The repair: We changed the imprecise instruction with an express command: `drasi wait -f question.yaml`. - Format drift: Our CLI output had developed. New columns have been added; older fields have been deprecated. The documentation screenshots nonetheless confirmed the 2024 model of the interface. A human tester may gloss over this (“it looks mostly right”). The agent flagged each mismatch, forcing us to maintain our examples updated.
AI as a drive multiplier
We regularly hear about AI changing people, however on this case, the AI is offering us with a workforce we by no means had.
To copy what our system does—working six tutorials throughout contemporary environments each week—we would wish a devoted QA useful resource or a big funds for guide testing. For a four-person staff, that’s unattainable. By deploying these Artificial Customers, now we have successfully employed a tireless QA engineer who works nights, weekends, and holidays.

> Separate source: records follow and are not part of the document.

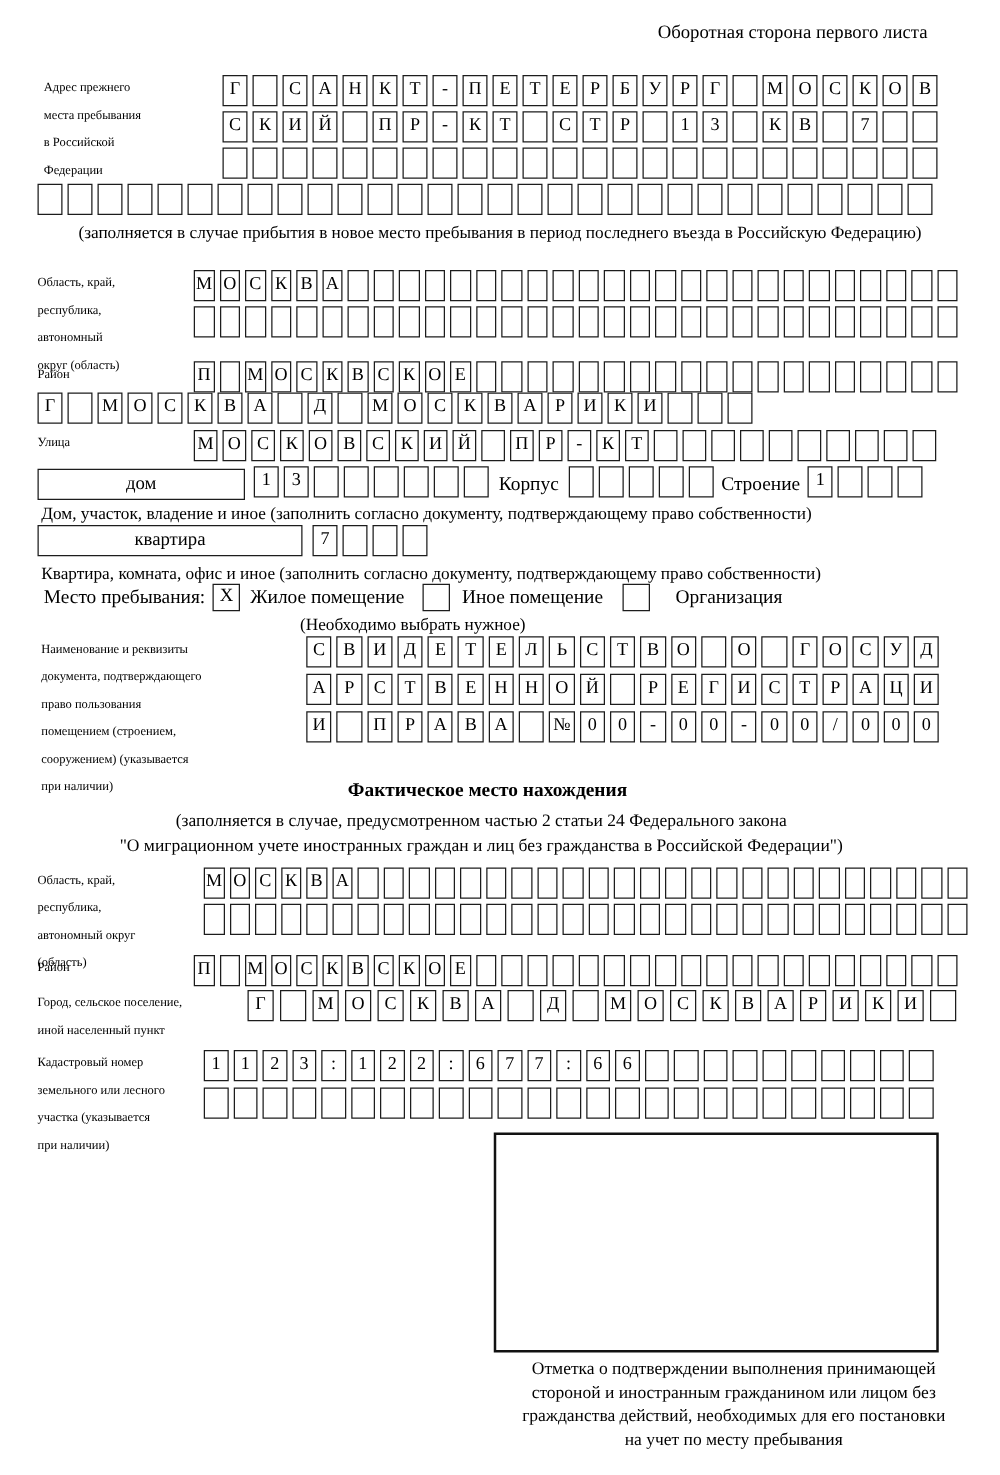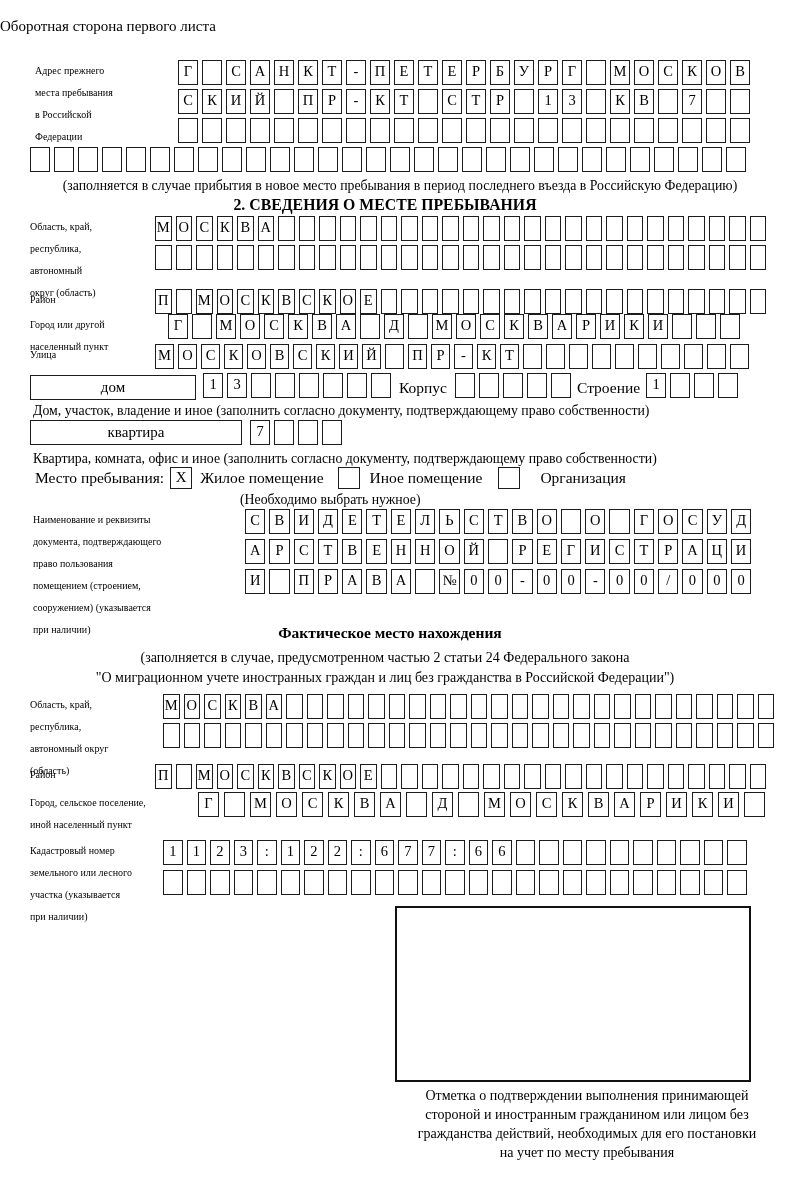--- a/index.html
+++ b/index.html
@@ -36,7 +36,7 @@
 
 <div class="page">
 
-  <div class="blk" style="top:18px;left:0;width:742px;font-size:15px;">Оборотная сторона первого листа</div>
+  <div class="blk" style="top:18px;left:0;width:742px;text-align:right;font-size:15px;">Оборотная сторона первого листа</div>
 
   <div class="blk flexrow" style="top:60px;">
     <div class="lbl" style="width:148px;padding-left:5px;box-sizing:border-box;">Адрес прежнего

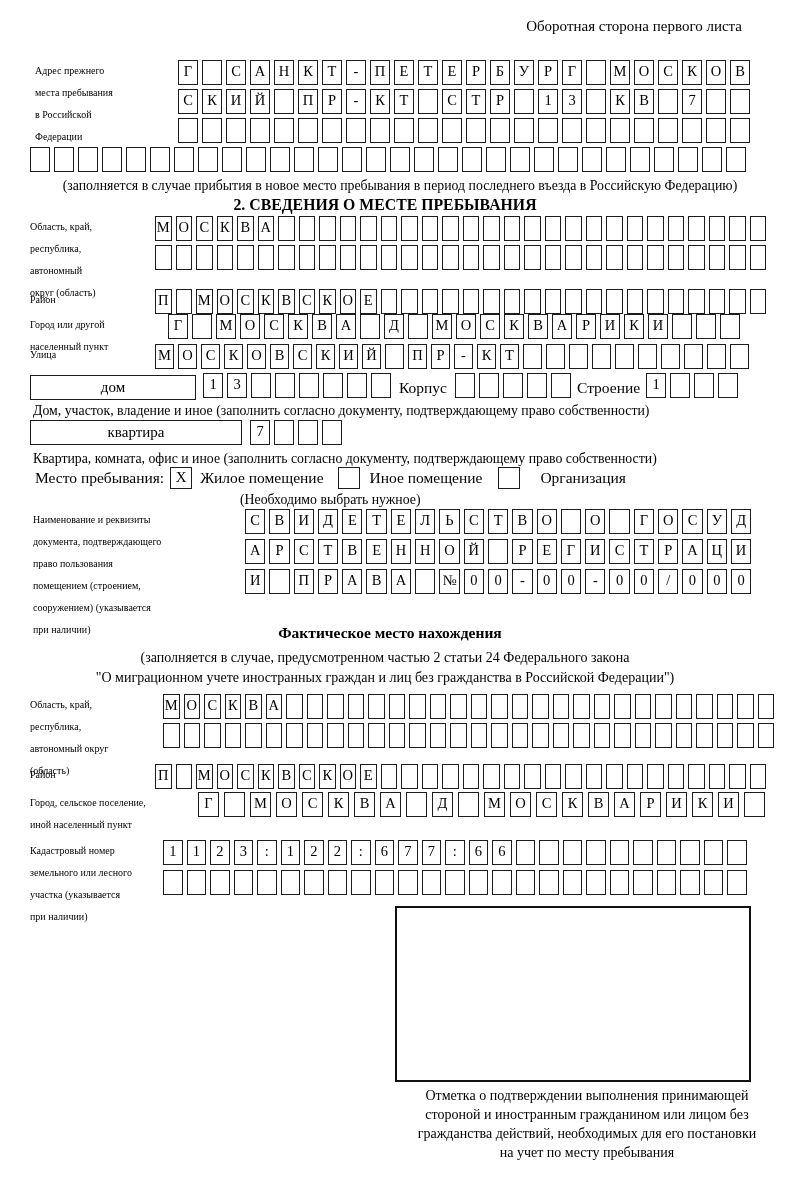--- a/index.html
+++ b/index.html
@@ -160,7 +160,6 @@
   </div>
   <div class="blk note center" style="top:177px;left:0;width:800px;">(заполняется в случае прибытия в новое место пребывания в период последнего въезда в Российскую Федерацию)</div>
 
-  <div class="blk center bold title" style="top:196px;left:0;width:770px;">2. СВЕДЕНИЯ О МЕСТЕ ПРЕБЫВАНИЯ</div>
 
   <div class="blk flexrow" style="top:216px;">
     <div class="lbl" style="width:125px;">Область, край,

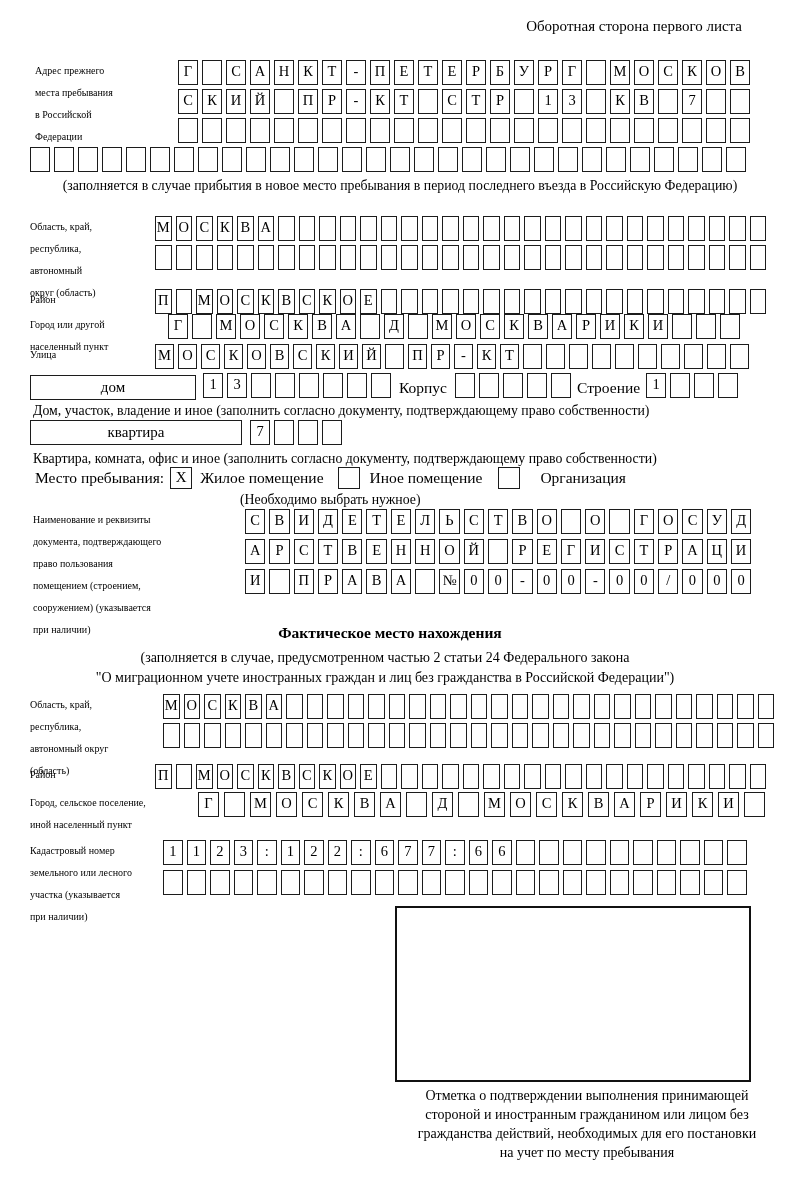--- a/index.html
+++ b/index.html
@@ -271,8 +271,6 @@
   </div>
 
   <div class="blk flexrow" style="top:314px;">
-    <div class="lbl" style="width:138px;">Город или другой
-населенный пункт</div>
     <div class="cells w20">
         <span class="cell">Г</span>
         <span class="cell"></span>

Our tutorials are actually validated weekly by artificial customers. attempt the Getting Began information your self and see the outcomes firsthand. And for those who’re going through the identical documentation drift in your personal challenge, think about GitHub Copilot CLI not simply as a coding assistant, however as an agent—give it a immediate, a container, and a purpose—and let it do the work a human doesn’t have time for.